--- Start ---

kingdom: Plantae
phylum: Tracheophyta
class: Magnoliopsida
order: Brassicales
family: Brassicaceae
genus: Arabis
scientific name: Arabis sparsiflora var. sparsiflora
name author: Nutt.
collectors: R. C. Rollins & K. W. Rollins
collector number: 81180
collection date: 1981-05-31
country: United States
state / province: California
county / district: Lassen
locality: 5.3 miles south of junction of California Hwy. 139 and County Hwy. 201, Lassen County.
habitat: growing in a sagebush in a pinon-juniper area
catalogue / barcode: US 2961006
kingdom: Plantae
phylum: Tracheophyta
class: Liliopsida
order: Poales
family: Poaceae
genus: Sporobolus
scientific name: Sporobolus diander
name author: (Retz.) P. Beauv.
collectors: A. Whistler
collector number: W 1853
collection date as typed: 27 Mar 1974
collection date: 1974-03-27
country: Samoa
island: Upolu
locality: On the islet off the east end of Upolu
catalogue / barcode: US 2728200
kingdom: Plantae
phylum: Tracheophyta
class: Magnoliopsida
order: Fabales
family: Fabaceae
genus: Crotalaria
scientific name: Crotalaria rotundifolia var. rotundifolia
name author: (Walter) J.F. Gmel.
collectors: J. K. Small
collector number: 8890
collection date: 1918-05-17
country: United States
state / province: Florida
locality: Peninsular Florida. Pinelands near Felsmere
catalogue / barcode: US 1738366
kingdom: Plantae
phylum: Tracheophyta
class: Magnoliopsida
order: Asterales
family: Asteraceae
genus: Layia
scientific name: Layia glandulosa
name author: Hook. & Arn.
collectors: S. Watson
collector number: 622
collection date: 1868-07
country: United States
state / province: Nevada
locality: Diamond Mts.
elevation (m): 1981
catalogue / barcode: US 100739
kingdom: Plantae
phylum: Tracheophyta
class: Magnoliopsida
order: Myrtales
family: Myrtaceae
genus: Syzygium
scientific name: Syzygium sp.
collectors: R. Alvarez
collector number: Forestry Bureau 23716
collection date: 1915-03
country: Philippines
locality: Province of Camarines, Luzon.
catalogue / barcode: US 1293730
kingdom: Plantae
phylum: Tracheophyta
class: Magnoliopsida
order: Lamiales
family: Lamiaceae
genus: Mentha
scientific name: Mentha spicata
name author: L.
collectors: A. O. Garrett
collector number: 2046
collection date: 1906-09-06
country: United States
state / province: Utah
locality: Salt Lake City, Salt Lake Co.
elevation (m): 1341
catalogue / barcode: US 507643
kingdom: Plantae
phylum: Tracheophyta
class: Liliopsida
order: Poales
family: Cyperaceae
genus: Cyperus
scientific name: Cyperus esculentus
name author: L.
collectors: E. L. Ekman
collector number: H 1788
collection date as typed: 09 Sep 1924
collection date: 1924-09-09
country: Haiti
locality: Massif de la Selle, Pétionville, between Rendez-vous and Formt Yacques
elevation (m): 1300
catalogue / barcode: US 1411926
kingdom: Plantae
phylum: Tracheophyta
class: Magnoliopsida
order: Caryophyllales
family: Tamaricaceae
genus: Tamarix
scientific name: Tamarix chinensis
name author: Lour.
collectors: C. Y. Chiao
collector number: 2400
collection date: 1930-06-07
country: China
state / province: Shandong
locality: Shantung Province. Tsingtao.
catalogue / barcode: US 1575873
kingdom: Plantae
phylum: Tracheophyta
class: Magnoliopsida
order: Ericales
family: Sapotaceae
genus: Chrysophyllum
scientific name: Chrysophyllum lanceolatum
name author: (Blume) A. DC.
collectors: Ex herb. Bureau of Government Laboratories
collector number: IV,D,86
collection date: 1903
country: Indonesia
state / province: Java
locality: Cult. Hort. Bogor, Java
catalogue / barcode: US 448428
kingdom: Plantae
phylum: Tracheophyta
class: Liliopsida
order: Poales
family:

--- End ---

Quote every line of the records above word for word, from the first to the last.

→ SOLVED PROBLEM
kingdom: Plantae
phylum: Tracheophyta
class: Magnoliopsida
order: Brassicales
family: Brassicaceae
genus: Arabis
scientific name: Arabis sparsiflora var. sparsiflora
name author: Nutt.
collectors: R. C. Rollins & K. W. Rollins
collector number: 81180
collection date: 1981-05-31
country: United States
state / province: California
county / district: Lassen
locality: 5.3 miles south of junction of California Hwy. 139 and County Hwy. 201, Lassen County.
habitat: growing in a sagebush in a pinon-juniper area
catalogue / barcode: US 2961006
kingdom: Plantae
phylum: Tracheophyta
class: Liliopsida
order: Poales
family: Poaceae
genus: Sporobolus
scientific name: Sporobolus diander
name author: (Retz.) P. Beauv.
collectors: A. Whistler
collector number: W 1853
collection date as typed: 27 Mar 1974
collection date: 1974-03-27
country: Samoa
island: Upolu
locality: On the islet off the east end of Upolu
catalogue / barcode: US 2728200
kingdom: Plantae
phylum: Tracheophyta
class: Magnoliopsida
order: Fabales
family: Fabaceae
genus: Crotalaria
scientific name: Crotalaria rotundifolia var. rotundifolia
name author: (Walter) J.F. Gmel.
collectors: J. K. Small
collector number: 8890
collection date: 1918-05-17
country: United States
state / province: Florida
locality: Peninsular Florida. Pinelands near Felsmere
catalogue / barcode: US 1738366
kingdom: Plantae
phylum: Tracheophyta
class: Magnoliopsida
order: Asterales
family: Asteraceae
genus: Layia
scientific name: Layia glandulosa
name author: Hook. & Arn.
collectors: S. Watson
collector number: 622
collection date: 1868-07
country: United States
state / province: Nevada
locality: Diamond Mts.
elevation (m): 1981
catalogue / barcode: US 100739
kingdom: Plantae
phylum: Tracheophyta
class: Magnoliopsida
order: Myrtales
family: Myrtaceae
genus: Syzygium
scientific name: Syzygium sp.
collectors: R. Alvarez
collector number: Forestry Bureau 23716
collection date: 1915-03
country: Philippines
locality: Province of Camarines, Luzon.
catalogue / barcode: US 1293730
kingdom: Plantae
phylum: Tracheophyta
class: Magnoliopsida
order: Lamiales
family: Lamiaceae
genus: Mentha
scientific name: Mentha spicata
name author: L.
collectors: A. O. Garrett
collector number: 2046
collection date: 1906-09-06
country: United States
state / province: Utah
locality: Salt Lake City, Salt Lake Co.
elevation (m): 1341
catalogue / barcode: US 507643
kingdom: Plantae
phylum: Tracheophyta
class: Liliopsida
order: Poales
family: Cyperaceae
genus: Cyperus
scientific name: Cyperus esculentus
name author: L.
collectors: E. L. Ekman
collector number: H 1788
collection date as typed: 09 Sep 1924
collection date: 1924-09-09
country: Haiti
locality: Massif de la Selle, Pétionville, between Rendez-vous and Formt Yacques
elevation (m): 1300
catalogue / barcode: US 1411926
kingdom: Plantae
phylum: Tracheophyta
class: Magnoliopsida
order: Caryophyllales
family: Tamaricaceae
genus: Tamarix
scientific name: Tamarix chinensis
name author: Lour.
collectors: C. Y. Chiao
collector number: 2400
collection date: 1930-06-07
country: China
state / province: Shandong
locality: Shantung Province. Tsingtao.
catalogue / barcode: US 1575873
kingdom: Plantae
phylum: Tracheophyta
class: Magnoliopsida
order: Ericales
family: Sapotaceae
genus: Chrysophyllum
scientific name: Chrysophyllum lanceolatum
name author: (Blume) A. DC.
collectors: Ex herb. Bureau of Government Laboratories
collector number: IV,D,86
collection date: 1903
country: Indonesia
state / province: Java
locality: Cult. Hort. Bogor, Java
catalogue / barcode: US 448428
kingdom: Plantae
phylum: Tracheophyta
class: Liliopsida
order: Poales
family:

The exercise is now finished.